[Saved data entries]
━━━━━━━━━━━━━━━━

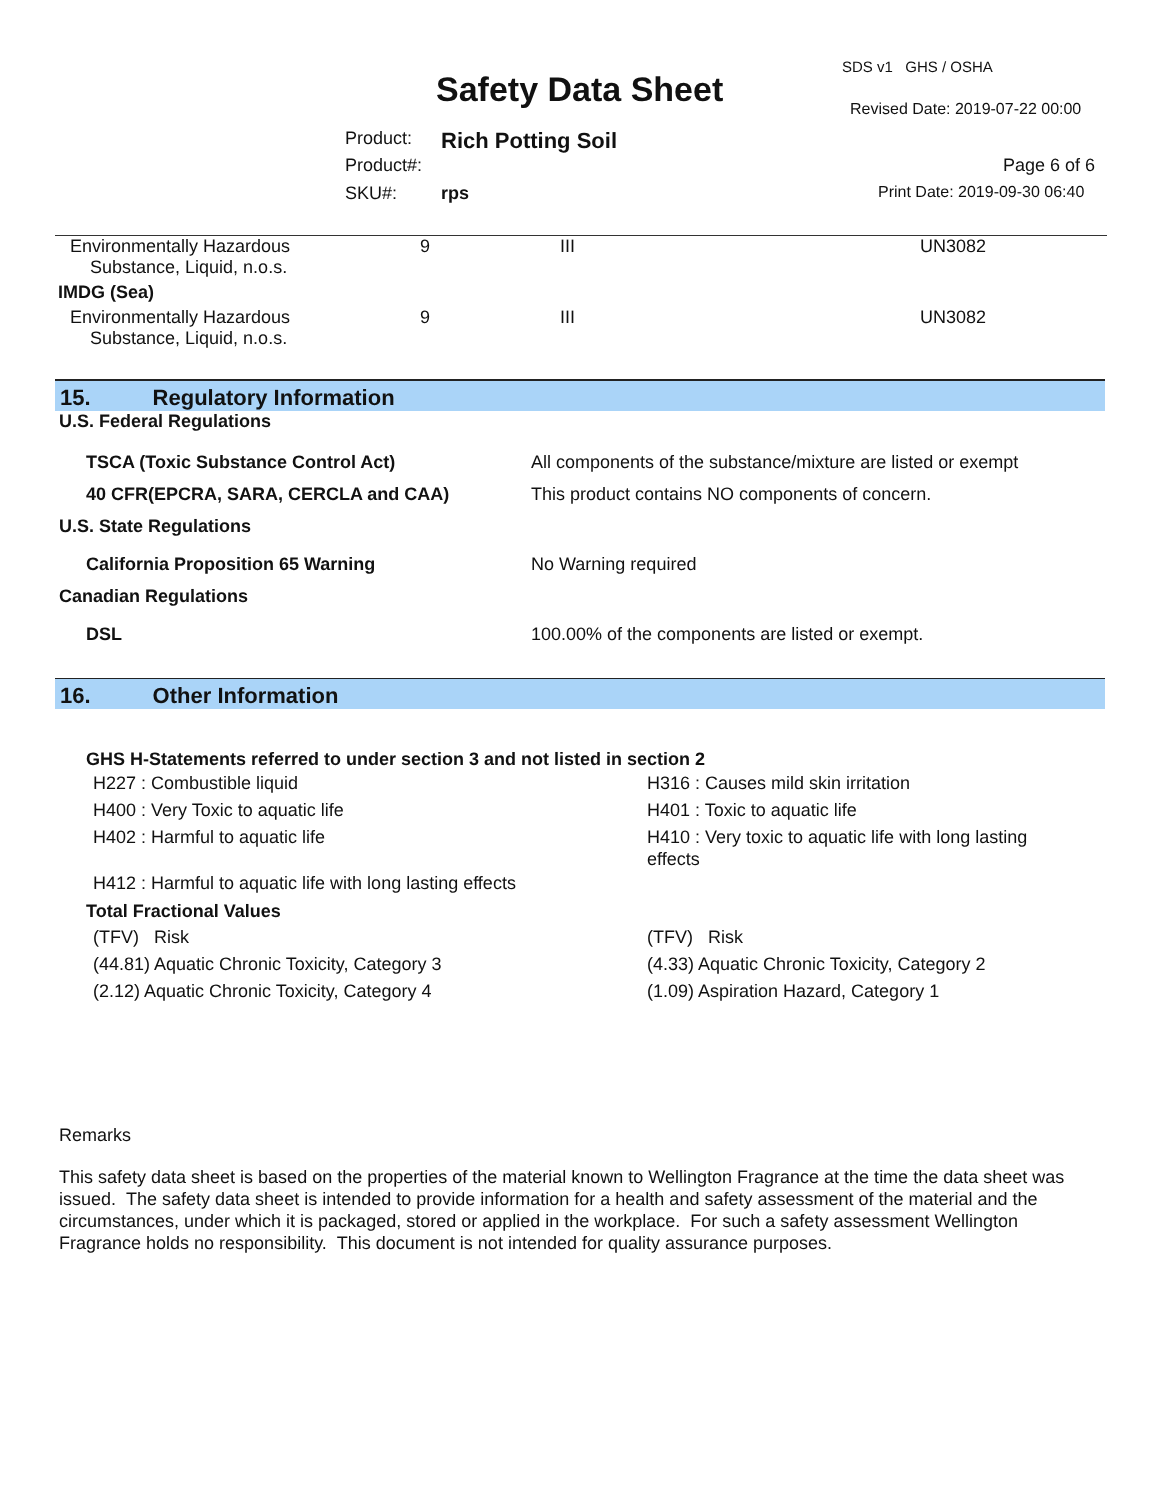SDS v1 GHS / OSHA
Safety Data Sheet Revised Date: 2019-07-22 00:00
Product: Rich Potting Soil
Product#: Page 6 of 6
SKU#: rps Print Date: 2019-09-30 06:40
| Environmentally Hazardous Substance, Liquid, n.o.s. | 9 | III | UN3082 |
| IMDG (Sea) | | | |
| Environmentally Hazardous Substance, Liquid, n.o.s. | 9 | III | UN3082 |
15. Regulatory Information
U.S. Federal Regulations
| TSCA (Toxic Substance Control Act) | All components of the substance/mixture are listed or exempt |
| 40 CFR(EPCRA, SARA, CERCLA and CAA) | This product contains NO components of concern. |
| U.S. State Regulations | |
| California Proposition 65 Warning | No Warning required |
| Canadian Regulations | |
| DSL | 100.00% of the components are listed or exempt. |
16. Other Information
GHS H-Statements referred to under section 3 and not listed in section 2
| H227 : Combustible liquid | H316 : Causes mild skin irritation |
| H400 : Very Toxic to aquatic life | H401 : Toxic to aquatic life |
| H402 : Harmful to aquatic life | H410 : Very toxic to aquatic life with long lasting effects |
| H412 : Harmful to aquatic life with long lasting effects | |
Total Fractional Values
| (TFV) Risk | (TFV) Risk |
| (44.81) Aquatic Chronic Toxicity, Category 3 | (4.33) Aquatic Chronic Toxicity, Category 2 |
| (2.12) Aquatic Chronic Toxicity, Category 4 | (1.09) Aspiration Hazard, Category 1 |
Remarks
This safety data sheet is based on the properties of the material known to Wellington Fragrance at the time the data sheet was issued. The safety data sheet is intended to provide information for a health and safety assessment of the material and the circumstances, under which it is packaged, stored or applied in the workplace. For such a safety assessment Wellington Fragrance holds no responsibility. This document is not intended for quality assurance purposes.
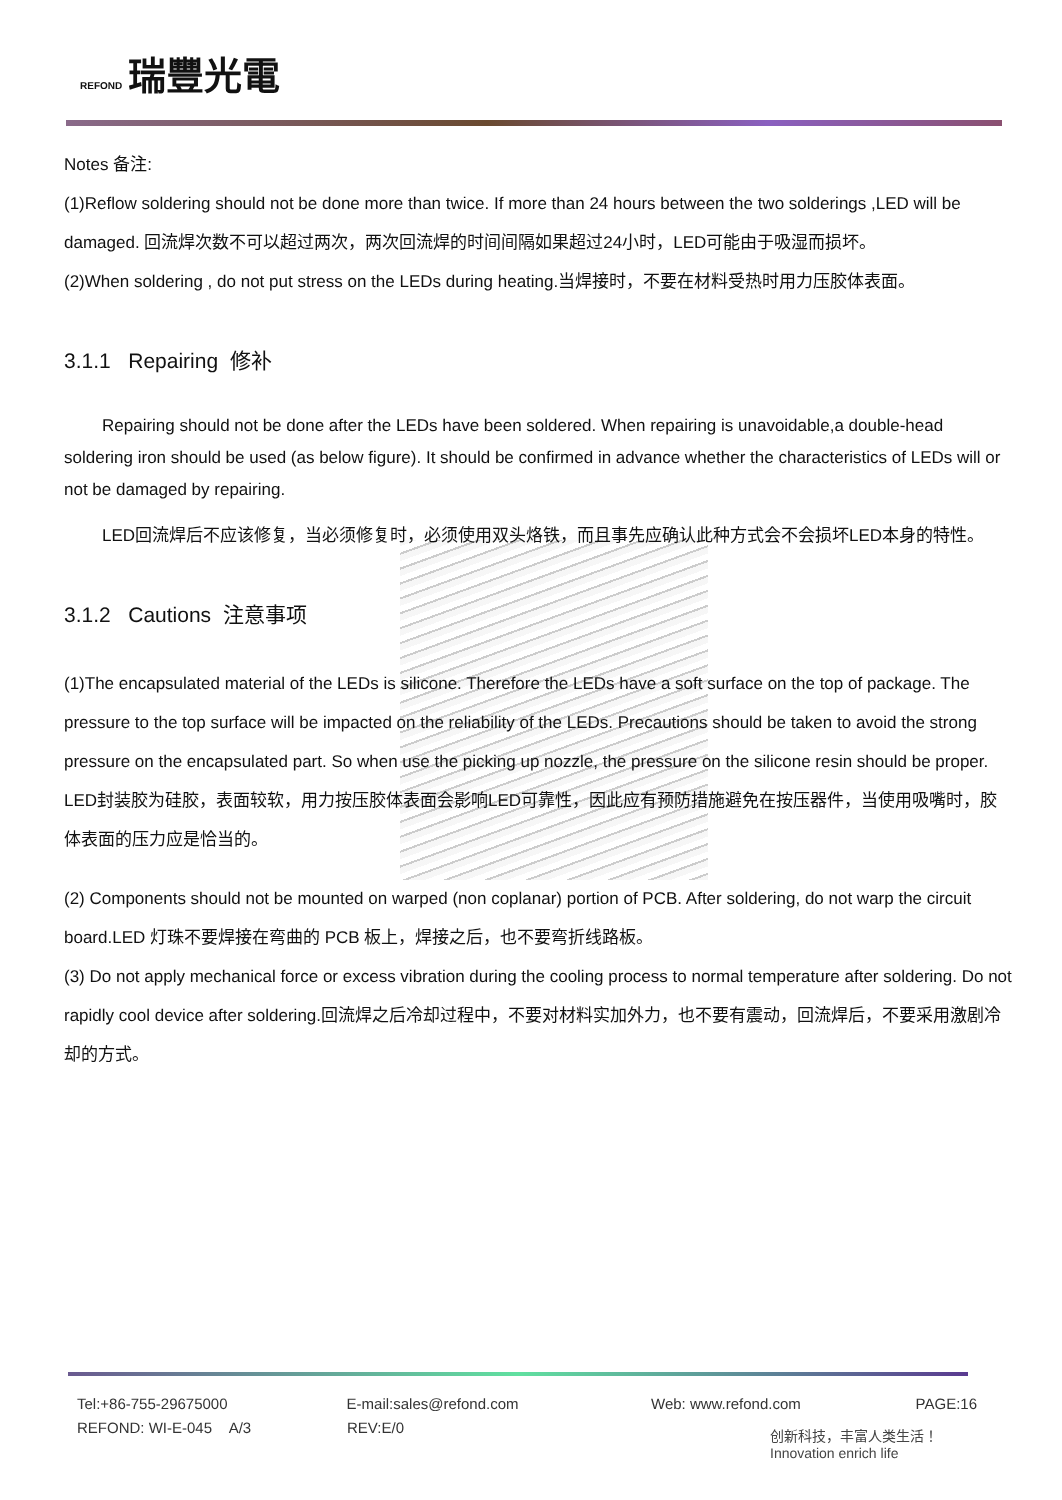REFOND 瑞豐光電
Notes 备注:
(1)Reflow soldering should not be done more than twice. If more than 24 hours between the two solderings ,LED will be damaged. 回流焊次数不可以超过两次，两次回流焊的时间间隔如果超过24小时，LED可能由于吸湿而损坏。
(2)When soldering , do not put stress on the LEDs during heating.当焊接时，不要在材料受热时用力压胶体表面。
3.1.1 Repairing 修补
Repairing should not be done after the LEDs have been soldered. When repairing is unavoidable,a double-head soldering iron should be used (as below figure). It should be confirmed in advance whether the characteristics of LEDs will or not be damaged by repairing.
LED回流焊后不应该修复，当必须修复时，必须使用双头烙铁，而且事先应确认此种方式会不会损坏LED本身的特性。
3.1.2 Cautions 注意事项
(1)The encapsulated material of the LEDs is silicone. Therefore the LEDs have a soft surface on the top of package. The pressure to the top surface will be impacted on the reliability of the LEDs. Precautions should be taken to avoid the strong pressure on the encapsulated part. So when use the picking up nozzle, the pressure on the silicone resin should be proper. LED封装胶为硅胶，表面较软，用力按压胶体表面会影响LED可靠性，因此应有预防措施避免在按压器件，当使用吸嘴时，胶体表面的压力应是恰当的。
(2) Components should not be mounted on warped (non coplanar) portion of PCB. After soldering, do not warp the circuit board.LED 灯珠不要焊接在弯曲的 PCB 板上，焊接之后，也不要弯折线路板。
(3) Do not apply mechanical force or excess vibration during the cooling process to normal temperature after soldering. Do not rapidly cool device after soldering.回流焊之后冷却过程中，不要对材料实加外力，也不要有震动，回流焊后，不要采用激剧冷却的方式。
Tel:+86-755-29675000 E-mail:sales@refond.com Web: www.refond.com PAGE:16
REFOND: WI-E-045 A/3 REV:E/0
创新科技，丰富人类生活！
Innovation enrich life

━━━━━━━━━━━━━━━━

Requirement:
Could you retype exactly the lines from the one containing "Tel:+86-755-29675000 E-mail:sales@refond.com Web: www.refond.com" through the final line of the data above, and no others?

Exercise response:
Tel:+86-755-29675000 E-mail:sales@refond.com Web: www.refond.com PAGE:16
REFOND: WI-E-045 A/3 REV:E/0
创新科技，丰富人类生活！
Innovation enrich life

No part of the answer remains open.